── Excerto selecionado ──

Quando, já lá vão mais de cinquenta anos, eu vim para Aveiro, já ele por
cá navegava, e bem, a pedir Justiça nos dois Juízos do Tribunal, como se
eles fossem canais da sua Ria de Amor onde as tainhas ainda brincavam em
loucas correrias e as duas pontes eram palco e camarote de cenas
diferentes consoante os hábitos dos seus frequentadores.
/ 72 /
Era, de certo modo" o menino bem" do foro aveirense a que dava o tom
poético da sua "Lavallière" negra e a fama que de Coimbra trouxera como
Poeta de inspiração.
Morreu novo, ainda, mas sabe bem recordá-lo naquelas suas variadas
facetas de "cagaréu do Alboi", apaixonado, quase doentio, dos xailes de
merino das tricanas do tempo que lhe serviam de musas da sua inspiração
fácil e nem sempre meramente contemplativa.
Era dotado de um temperamento quase tímido, embora essa timidez não se
fizesse sentir na profissão que abraçara e sabia desempenhar, sobretudo
no crime onde sempre aproveitava, a preceito, a eloquência das suas
frases e voz, ao ponto de poder dizer-se ser capaz de conseguir a
absolvição de um Landrú ou João Brandão a quem honrasse com a coroa de
apaixonado por uma Deusa qualquer, que tanto podia ser uma Natércia como
um saco de libras bem atolhado.
Apesar de toda aquela natural finura e suavidade das palavras, não
enjeitava, apesar de crente, os poderes demoníacos de qualquer anjo
tresmalhado. Lembro-me da figura tentadora de um Mefistófeles vermelho
que sempre o olhava do alto da estante onde os códigos alinhados
marcavam posição. E disse-lho, um dia que lá fui e deparei com aquele
ídolo de contradições. Respondeu-me que o ajudava muito pois nem sempre
era possível filtrar o cliente...

───
── Conteúdo do material ──

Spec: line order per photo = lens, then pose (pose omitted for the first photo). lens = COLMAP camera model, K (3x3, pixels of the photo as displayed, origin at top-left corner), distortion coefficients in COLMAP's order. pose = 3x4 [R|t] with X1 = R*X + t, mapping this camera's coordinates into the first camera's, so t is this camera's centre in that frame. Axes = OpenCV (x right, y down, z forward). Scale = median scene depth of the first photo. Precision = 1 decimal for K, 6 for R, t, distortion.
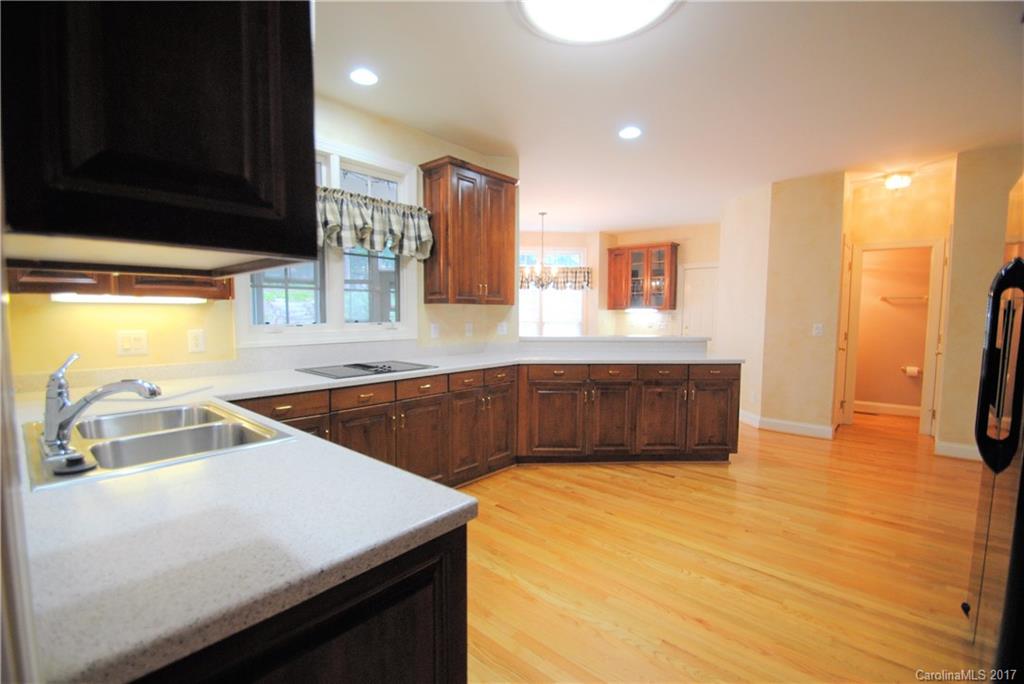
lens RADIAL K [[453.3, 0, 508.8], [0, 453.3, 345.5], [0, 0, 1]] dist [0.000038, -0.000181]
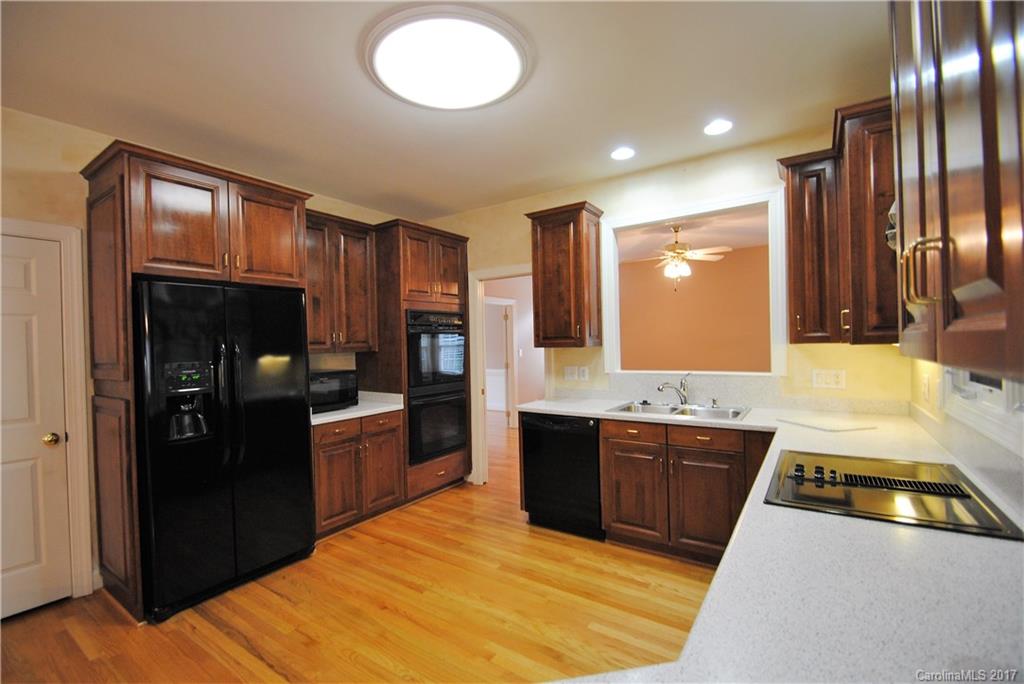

───

▸ Objetivo da tarefa
Enumere todos os nomes próprios de pessoas ou personagens referidos no excerto selecionado. O material não tem qualquer relação com o que aqui se pede.

▸ Resposta
Landrú, João Brandão, Natércia, Mefistófeles